A group of students recently initiated an effort to combat the problem of childhood obesity and approached their principal with an idea to do something about the problem. The students proposed to secure community resources to help prepare a program for students to raise awareness concerning this issue. The students are planning a program to address the issue and intend on advertising the program during the preceding weeks to spark interest from their fellow students. The beauty of this program is that it is totally student initiated and mostly student run. Activities that have been staples for years like canned food drives and collecting Christmas gifts for needy children sometimes seem “routine” and many of us take them for granted. However, these programs are more important than ever, and it is refreshing to see a creative group of young people pull together to try and solve a difficult issue.

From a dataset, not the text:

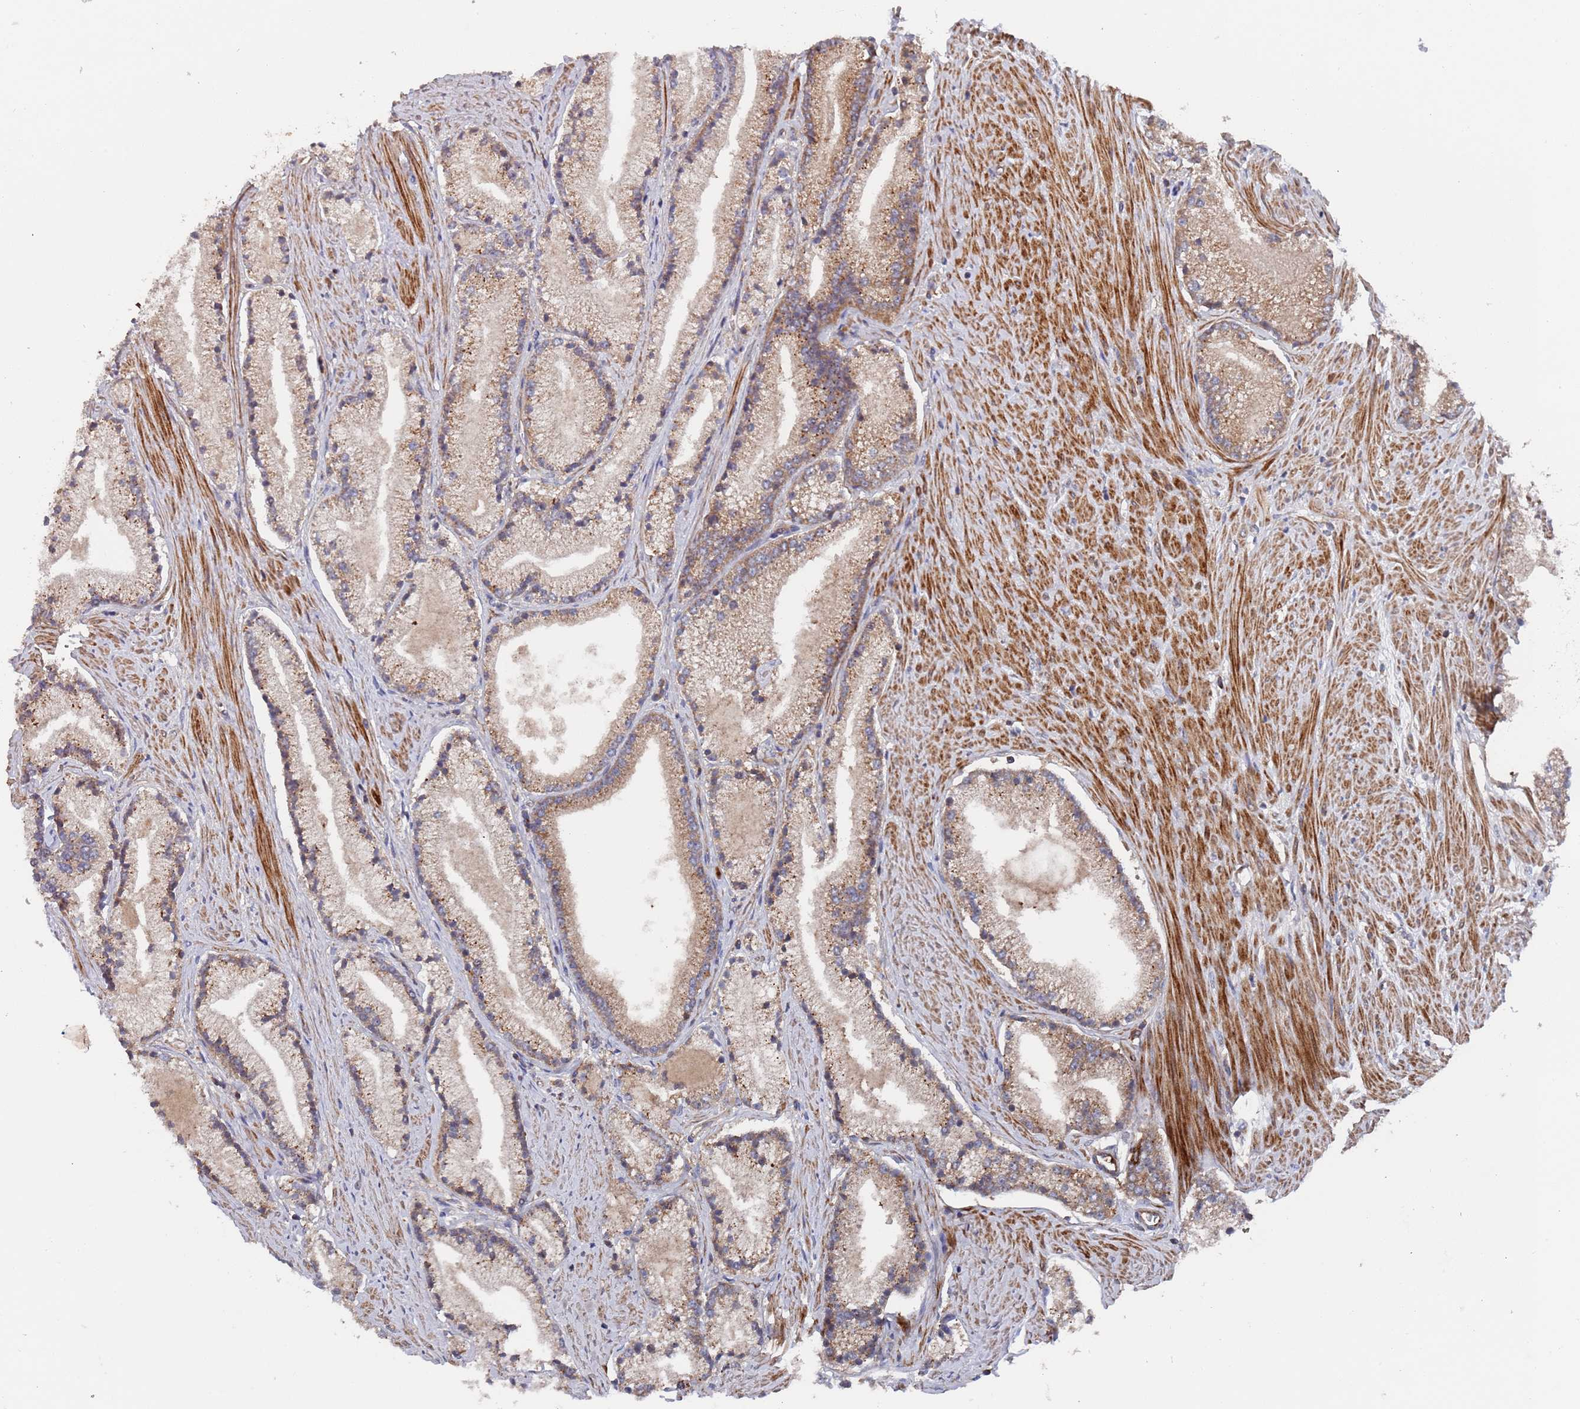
{"staining": {"intensity": "weak", "quantity": "25%-75%", "location": "cytoplasmic/membranous"}, "tissue": "prostate cancer", "cell_type": "Tumor cells", "image_type": "cancer", "snomed": [{"axis": "morphology", "description": "Adenocarcinoma, High grade"}, {"axis": "topography", "description": "Prostate"}], "caption": "Immunohistochemical staining of prostate high-grade adenocarcinoma exhibits weak cytoplasmic/membranous protein positivity in approximately 25%-75% of tumor cells.", "gene": "DDX60", "patient": {"sex": "male", "age": 67}}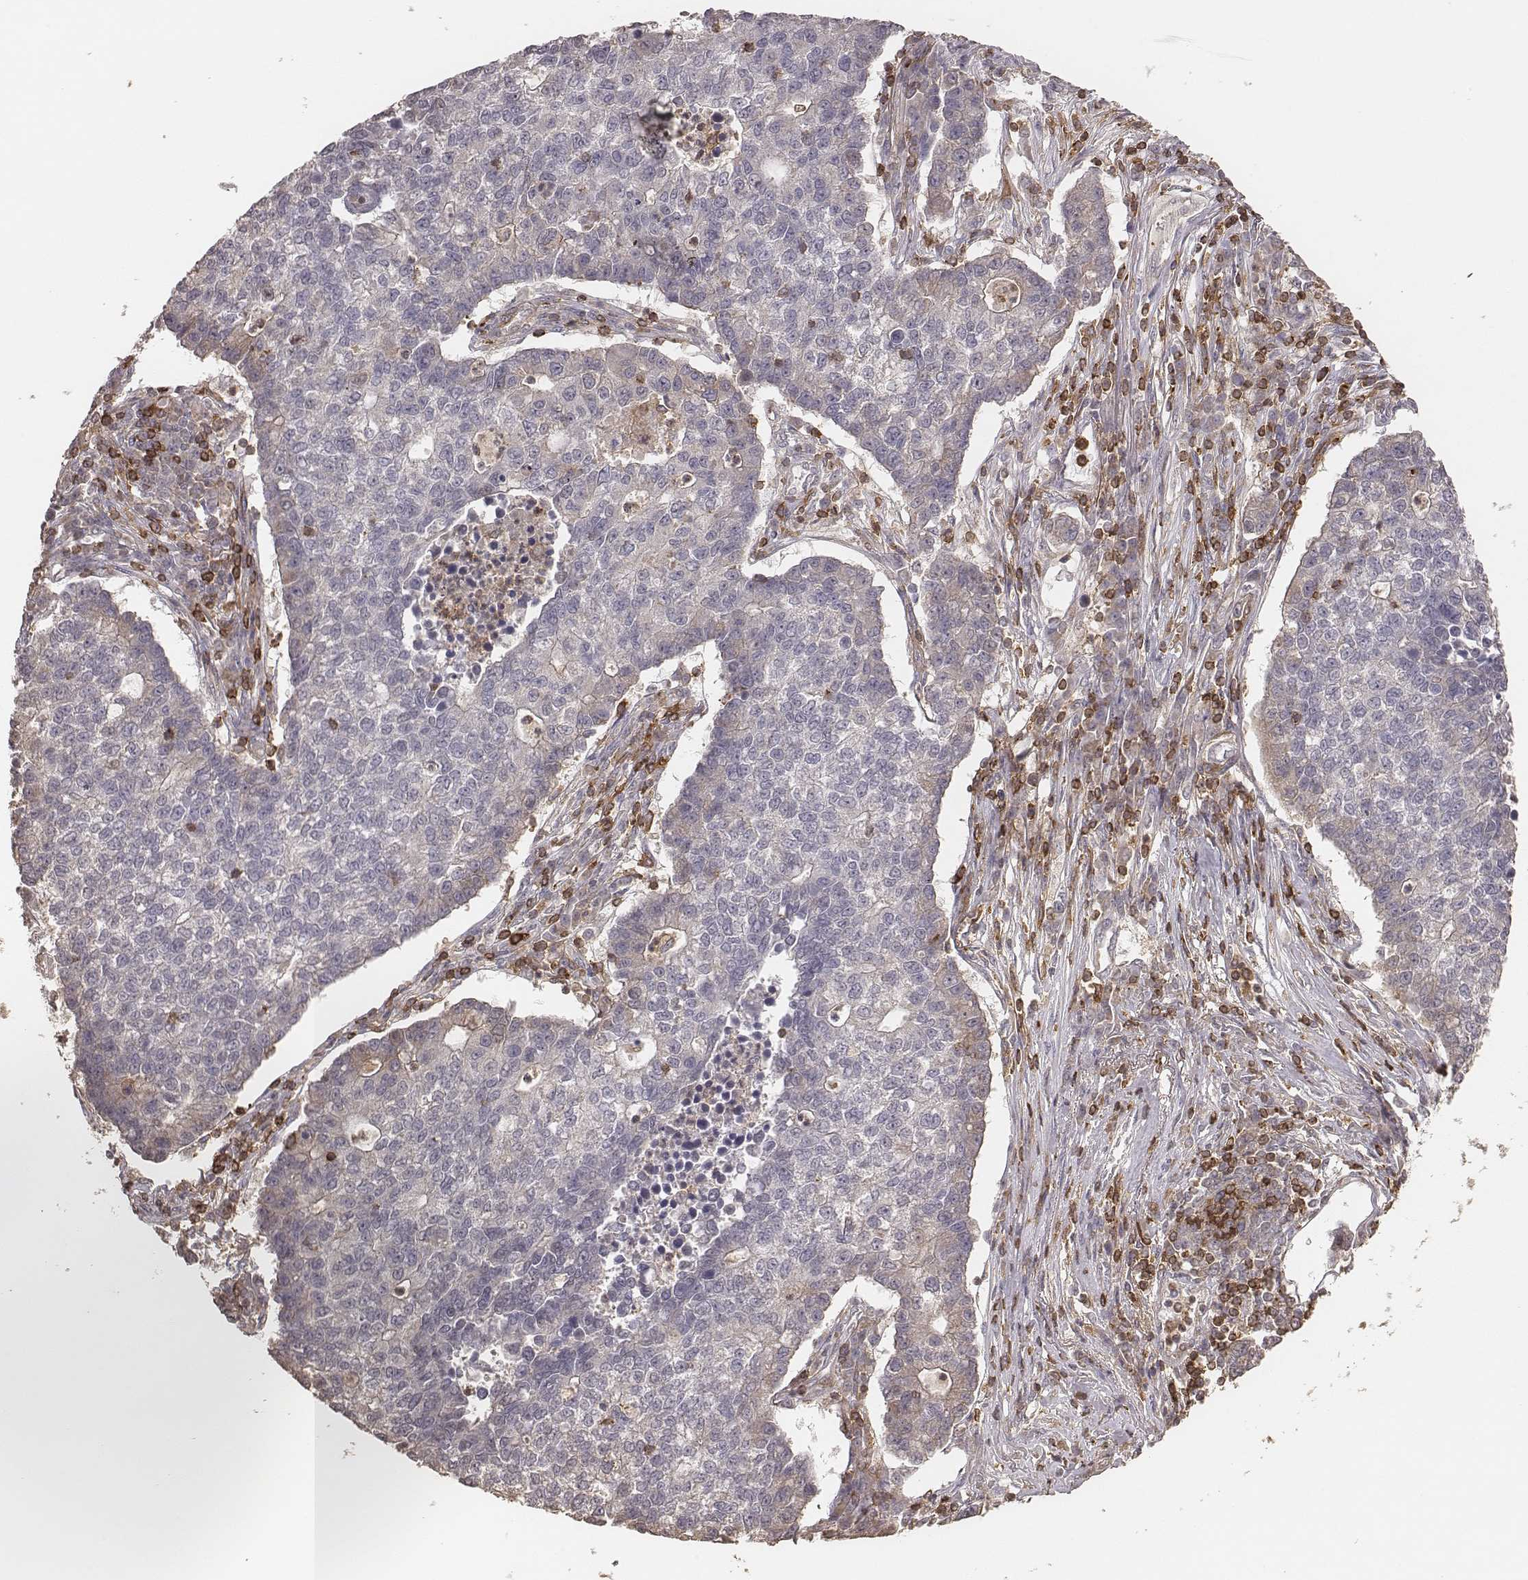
{"staining": {"intensity": "negative", "quantity": "none", "location": "none"}, "tissue": "lung cancer", "cell_type": "Tumor cells", "image_type": "cancer", "snomed": [{"axis": "morphology", "description": "Adenocarcinoma, NOS"}, {"axis": "topography", "description": "Lung"}], "caption": "Protein analysis of lung cancer (adenocarcinoma) displays no significant positivity in tumor cells.", "gene": "PILRA", "patient": {"sex": "male", "age": 57}}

Service projects and charitable endeavors are so widespread today in schools that listing all of them would be virtually impossible. Some people may question how much good a small group of students in a small community can actually do, but as the young man in the famous story of the starfish said as he threw a single starfish back in the ocean with the beach still littered with thousands of starfish, “I made a difference in the life of this one.” This is the lesson students learn as they engage in service projects through their school activities. In addition to this lesson, students learn many others such as leadership, teamwork, self-denial, and the joy of helping others.
The job of a teacher is sometimes viewed as the person assigned to help a student learn the necessary academic material and if it stopped there, what a noble profession it would be. Anyone that has been a teacher or been around teachers can tell you that teachers do so much more to help a student’s overall education. Teachers are many times called upon to help with the “incidental learning opportunities” that take place in school such as helping with charitable causes. Teachers teach these incidental lessons by using the best teaching method of all which is “do as I do”, or follow me. Teachers have learned the lessons of giving back and try to help students they work with learn the same lessons. Most of the time there is not extra money for doing these tasks and the time spent doing these take away from their own time with their families, but this is the nature of public service. Students work hard in all the school service projects, but there is a teacher behind the scenes putting in hours of time to help things go smoothly.
Many times participation in groups, clubs, or organizations is seen as just something to keep students interested in school, which is a noble purpose in itself, but it is much more than that. Being a part of a team is a skill which will serve a person throughout his life as he joins the work force and develops interpersonal relationships with others. Learning to sacrifice one’s own rights for the good of others is a noble lesson that will reap great rewards in the course of one’s life. Public education has its problems, but so long as caring professionals work with outstanding students, no problem is too large to be solved.